BEGIN

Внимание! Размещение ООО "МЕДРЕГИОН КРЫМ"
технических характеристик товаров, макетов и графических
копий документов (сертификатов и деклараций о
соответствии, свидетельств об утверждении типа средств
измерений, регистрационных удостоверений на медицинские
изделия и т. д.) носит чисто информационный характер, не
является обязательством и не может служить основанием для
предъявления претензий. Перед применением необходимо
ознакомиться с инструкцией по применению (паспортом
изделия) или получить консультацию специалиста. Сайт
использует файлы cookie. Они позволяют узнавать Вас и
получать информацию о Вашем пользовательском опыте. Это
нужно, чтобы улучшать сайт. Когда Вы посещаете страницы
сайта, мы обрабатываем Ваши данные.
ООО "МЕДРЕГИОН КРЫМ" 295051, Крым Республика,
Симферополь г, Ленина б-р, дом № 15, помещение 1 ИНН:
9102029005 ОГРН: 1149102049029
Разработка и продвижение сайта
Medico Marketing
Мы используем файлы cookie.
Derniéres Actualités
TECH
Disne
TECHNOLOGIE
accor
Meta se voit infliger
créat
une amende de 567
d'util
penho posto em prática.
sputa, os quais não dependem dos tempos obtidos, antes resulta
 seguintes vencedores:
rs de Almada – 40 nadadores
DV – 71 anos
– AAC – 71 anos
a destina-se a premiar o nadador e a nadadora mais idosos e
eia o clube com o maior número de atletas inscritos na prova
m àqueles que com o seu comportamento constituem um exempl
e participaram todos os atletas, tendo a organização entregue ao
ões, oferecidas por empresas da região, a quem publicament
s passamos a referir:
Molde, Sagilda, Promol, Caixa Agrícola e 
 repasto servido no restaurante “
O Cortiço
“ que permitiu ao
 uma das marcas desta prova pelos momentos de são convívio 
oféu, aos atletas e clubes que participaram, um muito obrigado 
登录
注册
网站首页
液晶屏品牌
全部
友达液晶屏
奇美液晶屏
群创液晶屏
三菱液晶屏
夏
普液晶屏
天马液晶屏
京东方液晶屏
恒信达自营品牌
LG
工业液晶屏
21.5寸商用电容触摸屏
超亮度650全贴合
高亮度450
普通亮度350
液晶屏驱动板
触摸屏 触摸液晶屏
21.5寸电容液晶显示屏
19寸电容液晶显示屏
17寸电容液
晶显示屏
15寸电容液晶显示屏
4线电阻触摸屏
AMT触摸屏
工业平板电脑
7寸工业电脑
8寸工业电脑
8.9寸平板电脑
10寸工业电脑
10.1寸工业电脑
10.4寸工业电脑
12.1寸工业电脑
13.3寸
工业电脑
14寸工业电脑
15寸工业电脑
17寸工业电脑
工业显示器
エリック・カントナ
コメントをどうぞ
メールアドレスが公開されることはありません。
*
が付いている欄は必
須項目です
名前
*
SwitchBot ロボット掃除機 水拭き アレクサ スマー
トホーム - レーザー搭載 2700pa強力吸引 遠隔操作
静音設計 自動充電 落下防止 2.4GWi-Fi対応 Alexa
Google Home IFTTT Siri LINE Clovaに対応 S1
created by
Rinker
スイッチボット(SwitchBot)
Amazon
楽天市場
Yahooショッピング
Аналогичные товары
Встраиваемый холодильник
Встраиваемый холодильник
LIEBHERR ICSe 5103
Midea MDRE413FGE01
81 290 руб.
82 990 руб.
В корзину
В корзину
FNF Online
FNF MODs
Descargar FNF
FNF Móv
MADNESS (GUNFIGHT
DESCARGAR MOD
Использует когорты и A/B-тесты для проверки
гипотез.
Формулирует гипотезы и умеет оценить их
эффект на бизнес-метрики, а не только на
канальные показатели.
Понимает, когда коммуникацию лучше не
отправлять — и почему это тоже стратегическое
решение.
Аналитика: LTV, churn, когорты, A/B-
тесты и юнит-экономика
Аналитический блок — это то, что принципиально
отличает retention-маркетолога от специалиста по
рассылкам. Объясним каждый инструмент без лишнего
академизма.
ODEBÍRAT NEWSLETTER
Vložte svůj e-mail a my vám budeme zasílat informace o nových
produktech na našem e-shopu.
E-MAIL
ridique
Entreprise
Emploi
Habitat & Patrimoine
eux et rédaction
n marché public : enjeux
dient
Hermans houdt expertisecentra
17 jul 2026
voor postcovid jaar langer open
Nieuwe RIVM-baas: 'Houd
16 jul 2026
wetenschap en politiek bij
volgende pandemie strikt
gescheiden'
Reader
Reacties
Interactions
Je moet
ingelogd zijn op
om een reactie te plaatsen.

END

Problem requirements
Search the data above and return each line in which "prova" occurs.

Solution to the exercise
eia o clube com o maior número de atletas inscritos na prova
 uma das marcas desta prova pelos momentos de são convívio 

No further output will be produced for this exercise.